[Electronic design files]
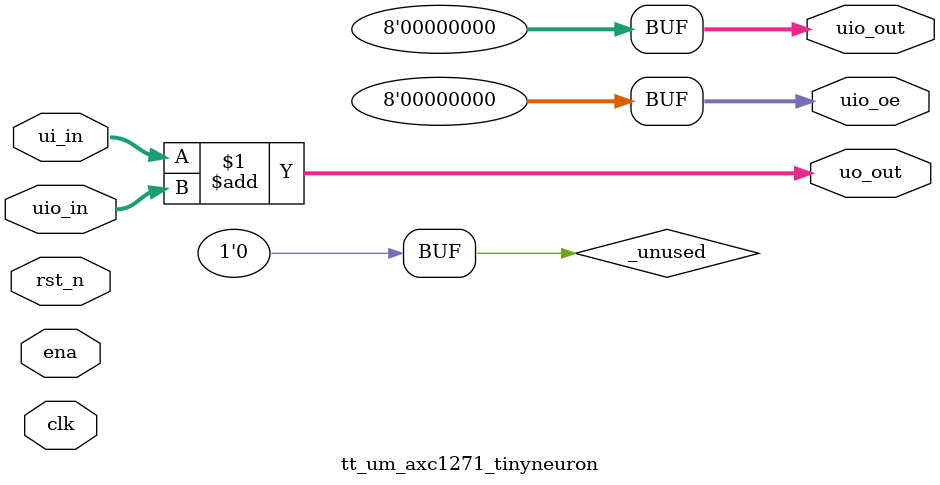
<source format=v>
/*
 * Copyright (c) 2024 Andrew Chen
 * SPDX-License-Identifier: Apache-2.0
 */

`default_nettype none

module tt_um_axc1271_tinyneuron (
    input  wire [7:0] ui_in,    // Dedicated inputs
    output wire [7:0] uo_out,   // Dedicated outputs
    input  wire [7:0] uio_in,   // IOs: Input path
    output wire [7:0] uio_out,  // IOs: Output path
    output wire [7:0] uio_oe,   // IOs: Enable path (active high: 0=input, 1=output)
    input  wire       ena,      // always 1 when the design is powered, so you can ignore it
    input  wire       clk,      // clock
    input  wire       rst_n     // reset_n - low to reset
);

  // All output pins must be assigned. If not used, assign to 0.
  assign uo_out  = ui_in + uio_in;  // Example: ou_out is the sum of ui_in and uio_in
  assign uio_out = 0;
  assign uio_oe  = 0;

  // List all unused inputs to prevent warnings
  wire _unused = &{ena, clk, rst_n, 1'b0};

endmodule

</source>
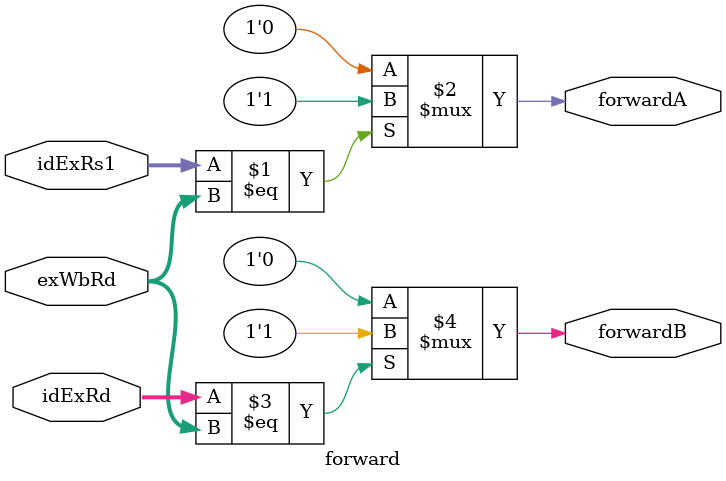
<source format=v>
module forward (
   idExRs1,
   idExRd,
   exWbRd,
   forwardA,
   forwardB
);
    input wire [2:0] idExRs1,idExRd,exWbRd;
    output forwardA,forwardB;

    assign forwardA = (idExRs1 == exWbRd) ? 1'b1 : 1'b0;
    assign forwardB = (idExRd == exWbRd) ? 1'b1 : 1'b0;
endmodule
</source>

* TASK PROMPT: Retype the records above exactly, and keep any picture out of what you write.

* EXERCISE RESPONSE:
<source format=v>
/*
 * Copyright (c) 2024 Andrew Chen
 * SPDX-License-Identifier: Apache-2.0
 */

`default_nettype none

module tt_um_axc1271_tinyneuron (
    input  wire [7:0] ui_in,    // Dedicated inputs
    output wire [7:0] uo_out,   // Dedicated outputs
    input  wire [7:0] uio_in,   // IOs: Input path
    output wire [7:0] uio_out,  // IOs: Output path
    output wire [7:0] uio_oe,   // IOs: Enable path (active high: 0=input, 1=output)
    input  wire       ena,      // always 1 when the design is powered, so you can ignore it
    input  wire       clk,      // clock
    input  wire       rst_n     // reset_n - low to reset
);

  // All output pins must be assigned. If not used, assign to 0.
  assign uo_out  = ui_in + uio_in;  // Example: ou_out is the sum of ui_in and uio_in
  assign uio_out = 0;
  assign uio_oe  = 0;

  // List all unused inputs to prevent warnings
  wire _unused = &{ena, clk, rst_n, 1'b0};

endmodule

</source>
<source format=v>
module forward (
   idExRs1,
   idExRd,
   exWbRd,
   forwardA,
   forwardB
);
    input wire [2:0] idExRs1,idExRd,exWbRd;
    output forwardA,forwardB;

    assign forwardA = (idExRs1 == exWbRd) ? 1'b1 : 1'b0;
    assign forwardB = (idExRd == exWbRd) ? 1'b1 : 1'b0;
endmodule
</source>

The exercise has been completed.